* [Work task]: Using the data below, set down every line from the one containing "- relocated: photo" through the one containing "- appeared: brown tissue box (447, 174)", inclusive and unchanged. Pictures are to be skipped.

[Records for the task Boundary: Start]

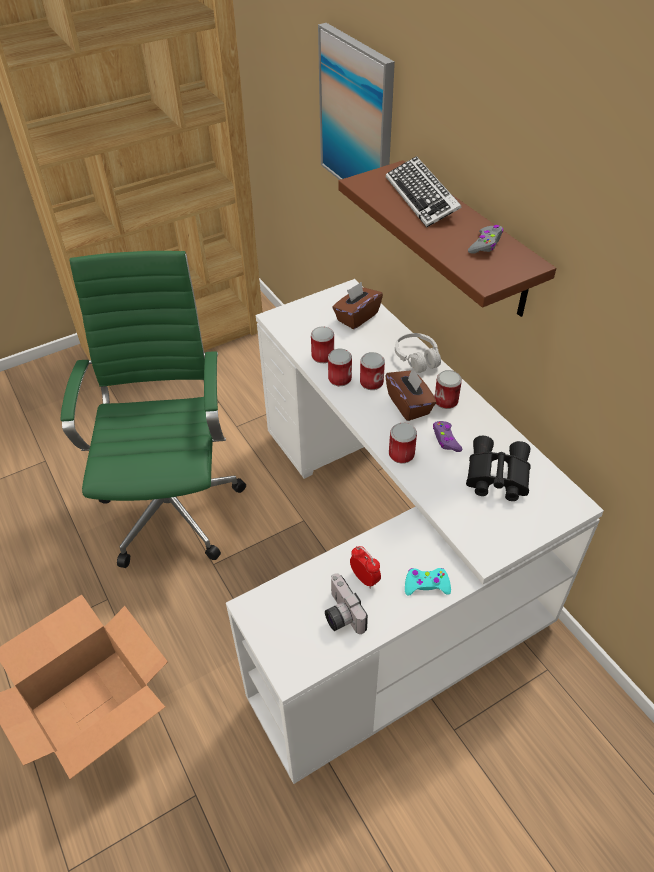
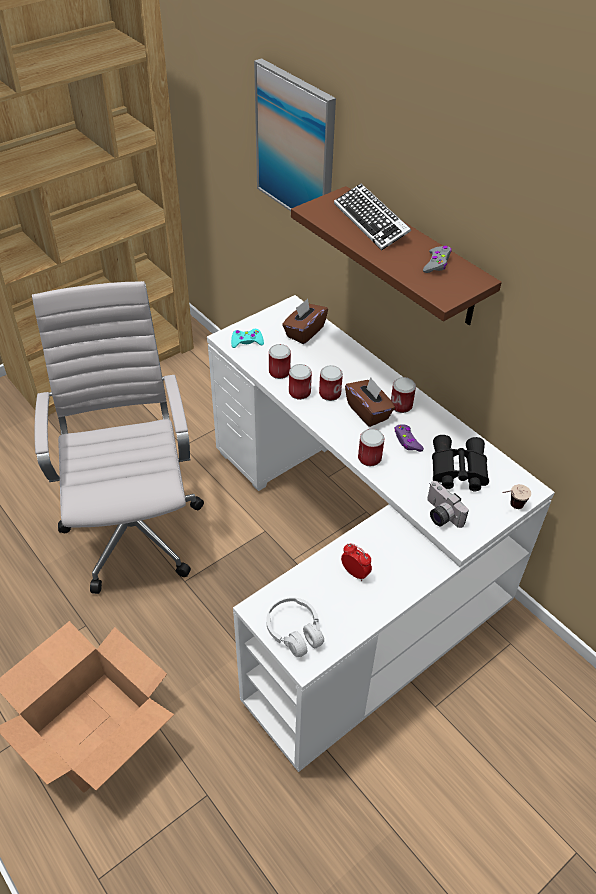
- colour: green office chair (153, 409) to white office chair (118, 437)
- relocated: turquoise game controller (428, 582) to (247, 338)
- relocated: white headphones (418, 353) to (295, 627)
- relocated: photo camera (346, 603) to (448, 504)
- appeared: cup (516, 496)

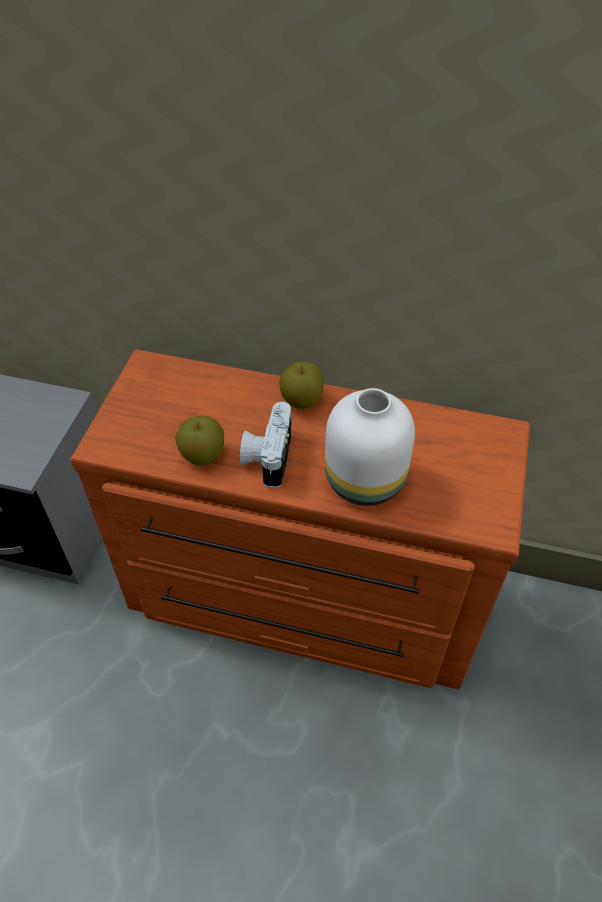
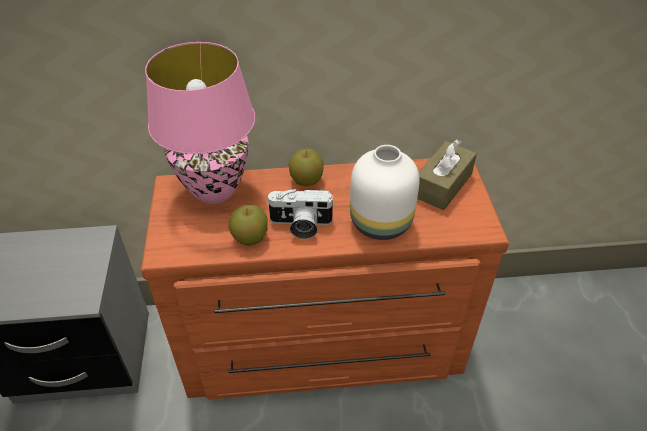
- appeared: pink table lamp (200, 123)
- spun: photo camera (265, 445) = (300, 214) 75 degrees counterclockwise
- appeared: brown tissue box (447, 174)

[Records for the task Boundary: End]
[Records for the task Boundary: Start]

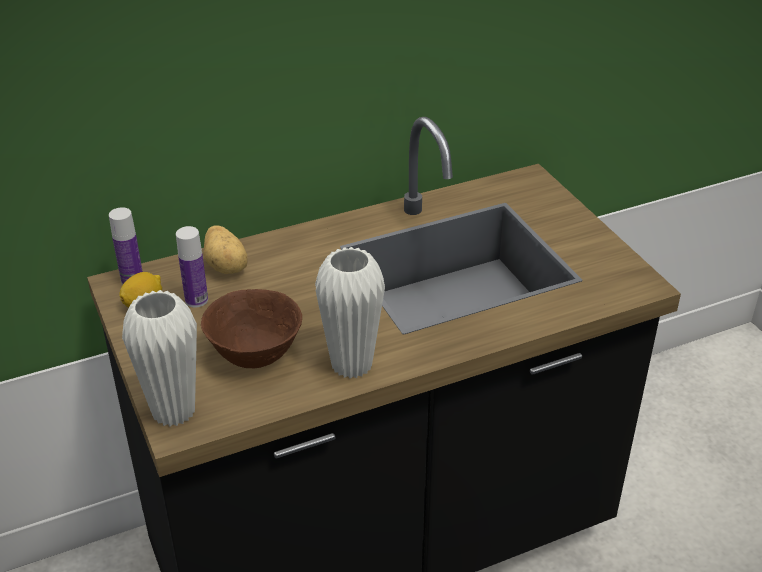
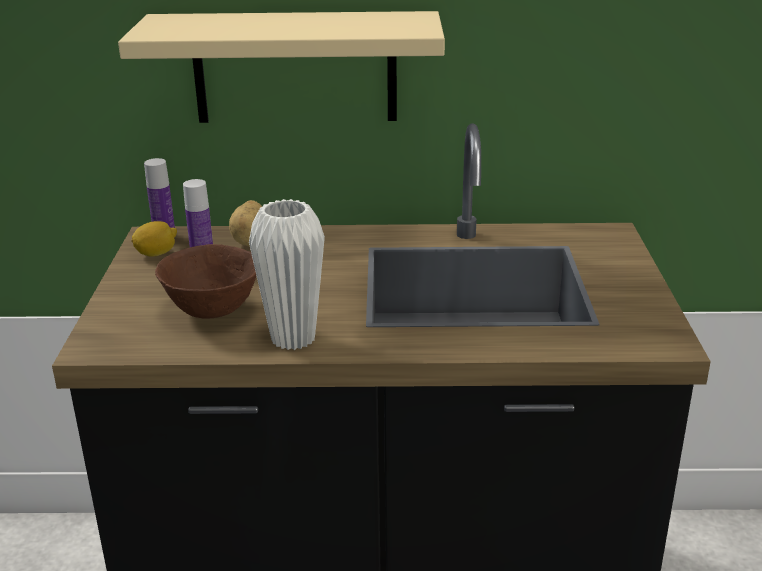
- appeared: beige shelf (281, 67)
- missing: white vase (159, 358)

[Records for the task Boundary: End]

* [Task answer]:
- relocated: photo camera (346, 603) to (448, 504)
- appeared: cup (516, 496)

- appeared: pink table lamp (200, 123)
- spun: photo camera (265, 445) = (300, 214) 75 degrees counterclockwise
- appeared: brown tissue box (447, 174)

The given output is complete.